Task prompt —
Edit the rows below by replacing every occurrence of "bounding box" with "bounding rectangle", leaving all other text unchanged.

[Layout annotation records]
____
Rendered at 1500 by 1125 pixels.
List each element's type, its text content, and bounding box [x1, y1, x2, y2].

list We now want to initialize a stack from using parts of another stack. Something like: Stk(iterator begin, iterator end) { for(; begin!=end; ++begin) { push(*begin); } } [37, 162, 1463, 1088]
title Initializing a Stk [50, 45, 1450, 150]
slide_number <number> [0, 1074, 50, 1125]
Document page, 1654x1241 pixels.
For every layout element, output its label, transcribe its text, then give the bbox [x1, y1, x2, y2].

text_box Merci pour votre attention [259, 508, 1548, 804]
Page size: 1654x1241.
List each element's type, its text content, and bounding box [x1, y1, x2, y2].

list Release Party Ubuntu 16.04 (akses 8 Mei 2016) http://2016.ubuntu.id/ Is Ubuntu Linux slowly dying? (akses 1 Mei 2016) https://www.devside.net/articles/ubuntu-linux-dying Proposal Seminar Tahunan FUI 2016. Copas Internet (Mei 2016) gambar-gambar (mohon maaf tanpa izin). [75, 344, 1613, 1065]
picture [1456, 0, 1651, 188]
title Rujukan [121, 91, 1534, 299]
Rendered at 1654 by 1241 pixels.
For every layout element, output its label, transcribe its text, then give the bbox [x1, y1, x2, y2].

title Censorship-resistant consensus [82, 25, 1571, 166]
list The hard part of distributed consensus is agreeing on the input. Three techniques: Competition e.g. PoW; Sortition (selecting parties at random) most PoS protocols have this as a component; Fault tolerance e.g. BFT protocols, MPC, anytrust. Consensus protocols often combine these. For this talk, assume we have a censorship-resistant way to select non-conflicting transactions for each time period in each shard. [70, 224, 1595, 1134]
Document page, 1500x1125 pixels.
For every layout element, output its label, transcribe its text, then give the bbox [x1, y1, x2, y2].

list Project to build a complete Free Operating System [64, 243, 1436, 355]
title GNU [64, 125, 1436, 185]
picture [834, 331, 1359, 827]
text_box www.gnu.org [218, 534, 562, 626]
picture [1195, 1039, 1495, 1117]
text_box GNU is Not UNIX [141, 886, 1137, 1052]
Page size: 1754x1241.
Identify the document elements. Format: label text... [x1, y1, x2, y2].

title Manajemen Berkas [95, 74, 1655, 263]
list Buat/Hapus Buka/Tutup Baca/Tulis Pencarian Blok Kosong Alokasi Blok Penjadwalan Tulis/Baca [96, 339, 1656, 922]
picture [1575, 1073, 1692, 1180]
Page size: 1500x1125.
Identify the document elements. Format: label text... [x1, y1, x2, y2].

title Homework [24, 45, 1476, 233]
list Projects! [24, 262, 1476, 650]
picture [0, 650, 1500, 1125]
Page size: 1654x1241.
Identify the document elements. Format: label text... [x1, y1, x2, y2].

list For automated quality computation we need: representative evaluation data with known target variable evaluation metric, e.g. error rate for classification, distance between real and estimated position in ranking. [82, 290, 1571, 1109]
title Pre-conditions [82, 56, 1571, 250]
____
Problem solution —
Rendered at 1500 by 1125 pixels.
List each element's type, its text content, and bounding rectangle [x1, y1, x2, y2].

list We now want to initialize a stack from using parts of another stack. Something like: Stk(iterator begin, iterator end) { for(; begin!=end; ++begin) { push(*begin); } } [37, 162, 1463, 1088]
title Initializing a Stk [50, 45, 1450, 150]
slide_number <number> [0, 1074, 50, 1125]
Document page, 1654x1241 pixels.
For every layout element, output its label, transcribe its text, then give the bbox [x1, y1, x2, y2].

text_box Merci pour votre attention [259, 508, 1548, 804]
Page size: 1654x1241.
List each element's type, its text content, and bounding rectangle [x1, y1, x2, y2].

list Release Party Ubuntu 16.04 (akses 8 Mei 2016) http://2016.ubuntu.id/ Is Ubuntu Linux slowly dying? (akses 1 Mei 2016) https://www.devside.net/articles/ubuntu-linux-dying Proposal Seminar Tahunan FUI 2016. Copas Internet (Mei 2016) gambar-gambar (mohon maaf tanpa izin). [75, 344, 1613, 1065]
picture [1456, 0, 1651, 188]
title Rujukan [121, 91, 1534, 299]
Rendered at 1654 by 1241 pixels.
For every layout element, output its label, transcribe its text, then give the bbox [x1, y1, x2, y2].

title Censorship-resistant consensus [82, 25, 1571, 166]
list The hard part of distributed consensus is agreeing on the input. Three techniques: Competition e.g. PoW; Sortition (selecting parties at random) most PoS protocols have this as a component; Fault tolerance e.g. BFT protocols, MPC, anytrust. Consensus protocols often combine these. For this talk, assume we have a censorship-resistant way to select non-conflicting transactions for each time period in each shard. [70, 224, 1595, 1134]
Document page, 1500x1125 pixels.
For every layout element, output its label, transcribe its text, then give the bbox [x1, y1, x2, y2].

list Project to build a complete Free Operating System [64, 243, 1436, 355]
title GNU [64, 125, 1436, 185]
picture [834, 331, 1359, 827]
text_box www.gnu.org [218, 534, 562, 626]
picture [1195, 1039, 1495, 1117]
text_box GNU is Not UNIX [141, 886, 1137, 1052]
Page size: 1754x1241.
Identify the document elements. Format: label text... [x1, y1, x2, y2].

title Manajemen Berkas [95, 74, 1655, 263]
list Buat/Hapus Buka/Tutup Baca/Tulis Pencarian Blok Kosong Alokasi Blok Penjadwalan Tulis/Baca [96, 339, 1656, 922]
picture [1575, 1073, 1692, 1180]
Page size: 1500x1125.
Identify the document elements. Format: label text... [x1, y1, x2, y2].

title Homework [24, 45, 1476, 233]
list Projects! [24, 262, 1476, 650]
picture [0, 650, 1500, 1125]
Page size: 1654x1241.
Identify the document elements. Format: label text... [x1, y1, x2, y2].

list For automated quality computation we need: representative evaluation data with known target variable evaluation metric, e.g. error rate for classification, distance between real and estimated position in ranking. [82, 290, 1571, 1109]
title Pre-conditions [82, 56, 1571, 250]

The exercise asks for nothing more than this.